Ziel des Stufenplans ist es, einen Rahmen zu schaffen, der es allen Kommunen ermöglicht, unabhängig von ihren Voraussetzungen digitale Lösungen zu implementieren, die auf das Gemeinwohl ausgerichtet sind.
Direkter Kundennutzen im Fokus
Auf der Website des Marktplatzes, die aussieht wie bei App Stores oder Amazon, finden sich Lösungen und Beratungsleistungen zur digitalen Daseinsvorsorge unterschiedlichster Akteure und können dort auch verglichen werden. Zudem ist auch eine einfache Kontaktaufnahme zu den Anbietern möglich. Heß betont, dass dort nur Software abgebildet wird, die auch direkt von den Kommunen genutzt werden kann. "Viele brauchen etwas, was aus der Box funktioniert und bei dem sie sich nicht noch Gedanken machen müssen, wie betreiben wir das jetzt mit unserer IT oder was sind die technischen Voraussetzungen“, sagt er.
Auf der Seite kann man auch Preise einsehen, um sich einen ersten Eindruck zu verschaffen, welches Budget nötig ist. Zudem durchlaufen alle Angebote ein dreistufiges Bewertungsverfahren, damit die Qualität größtmöglich gesichert werden kann.
Mehrstufiges Prüf-Verfahren
In der ersten Stufe geben die Anbietenden an, ob ihr Angebot barrierefrei ist, ob sie den Grundschutz nach dem Bundesamt für Sicherheit in der Informationstechnik einhalten, ob es Open-Source ist und welche Vertragsmodalitäten es gibt.
In der zweiten Stufe prüft bei Open Source Software ein KI-Check fünf unterschiedliche Kriterien: Usability, Community, Dokumentation, Architektur, Code und Qualität.
KI-Checkup für automatisiertes Prüfverfahren
Heß erklärt, wie das zu verstehen ist: Stellt ein Anbieter zum Beispiel keine Screenshots zur Verfügung, wird das negativ bei der Usability bewertet. Auch die Dokumentation wird vom KI-Checkup überprüft, nämlich ob sie vollständig ist und eine sinnvolle Struktur hat. Bei der Architektur lassen sich Rückschlüsse auf Wartbarkeit und Modularität schließen.
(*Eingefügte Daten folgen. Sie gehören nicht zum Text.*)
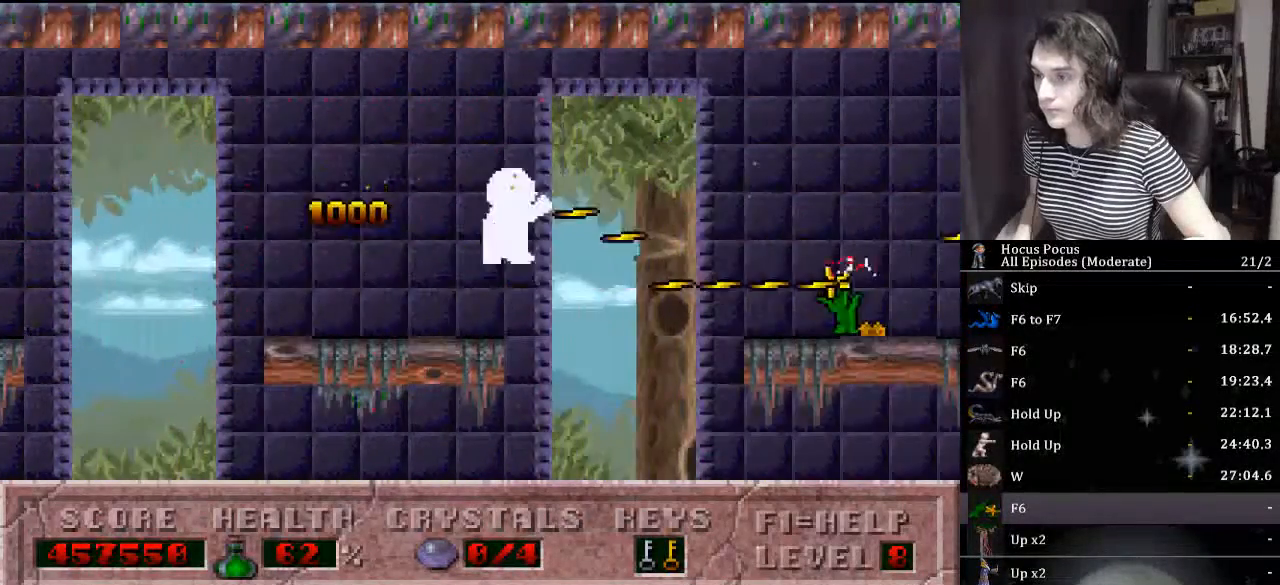
{"keys": ["alt_l", "right"], "events": [[100, "ctrl_l", "up"]]}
Und bei der Code-Qualität wird geprüft, ob die Kommune mit Dienstleistern die Lösung eigenständig erweitern kann.
Aktuell ist der KI-Checkup noch nicht freigeschaltet, läuft aber bereits auf der Seite. „Wir befinden uns noch im Überprüfungsmodus und vergleichen die Ergebnisse mit Einschätzungen von Fachleuten. Zum aktuellen Zeitpunkt sind die Ergebnisse sehr, sehr nah zusammen.“
Und als dritte Stufe sollen dann noch Bewertungen der Kommunen hinzu kommen. Hierbei ist vorgesehen, dass zu den einzelnen Bewertungen auch die jeweiligen Ansprechpartner hinterlegt werden, damit die Mitarbeitenden der Kommunen direkt Nachfragen bei diesen stellen können.
Weitere Infos zum Marktplatz
Aktuell sind schon 78 Lösungen auf dem Marktplatz vertreten. 85 Kommunen haben einen Zugang. Die Dunkelziffer sei jedoch deutlich höher, weil die meisten Informationen auch ohne Login zu sehen sind. Hier gebe man auch zunehmend Informationen frei.
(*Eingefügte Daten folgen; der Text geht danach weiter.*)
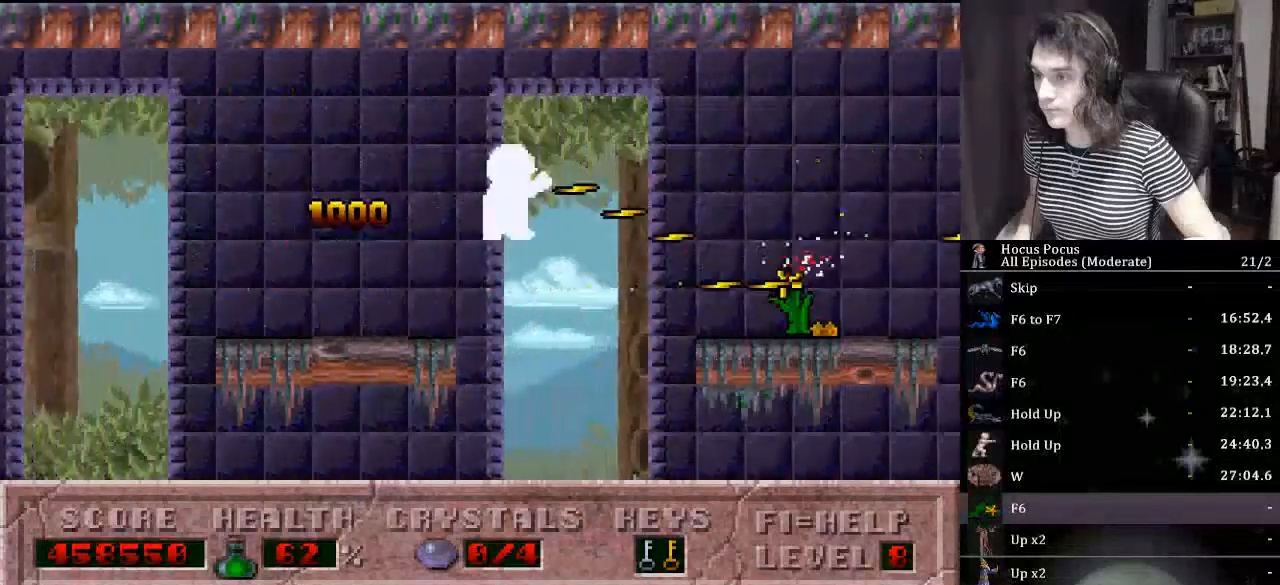
{"keys": ["alt_l"], "events": [[133, "ctrl_l", "up"], [467, "right", "up"]]}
Zudem ist der Markplatz zumindest die nächsten zwei Jahre kostenfrei, da es ein vom Bund gefördertes Projekt ist und das BMEL die Anschubfinanzierung übernimmt. Wer anschließend die Kosten übernimmt, ist laut Steffen Heß noch nicht klar – "aber es ist auch nicht der Plan, den Marktplatz in ein rein kommerzielles Betriebsmodell zu überführen“. Man könne sich aber überlegen, bestimmte Module wie zum Beispiel Tipps zur Verbesserung des Produkts mit einer kleinen Gebühr zu belegen.
Heß lobt die Zusammenarbeit zwischen den einzelnen Akteuren bei dem Projekt ausdrücklich: "Es ist ein Gemeinschaftsprojekt von vielen, von den beiden Ministerien, den kommunalen Spitzenverbänden und von den Ländern.“ Und weiter: "So ein Projekt kann schließlich nur funktionieren, wenn alle an einem Strang ziehen“, erklärt der Wissenschaftler.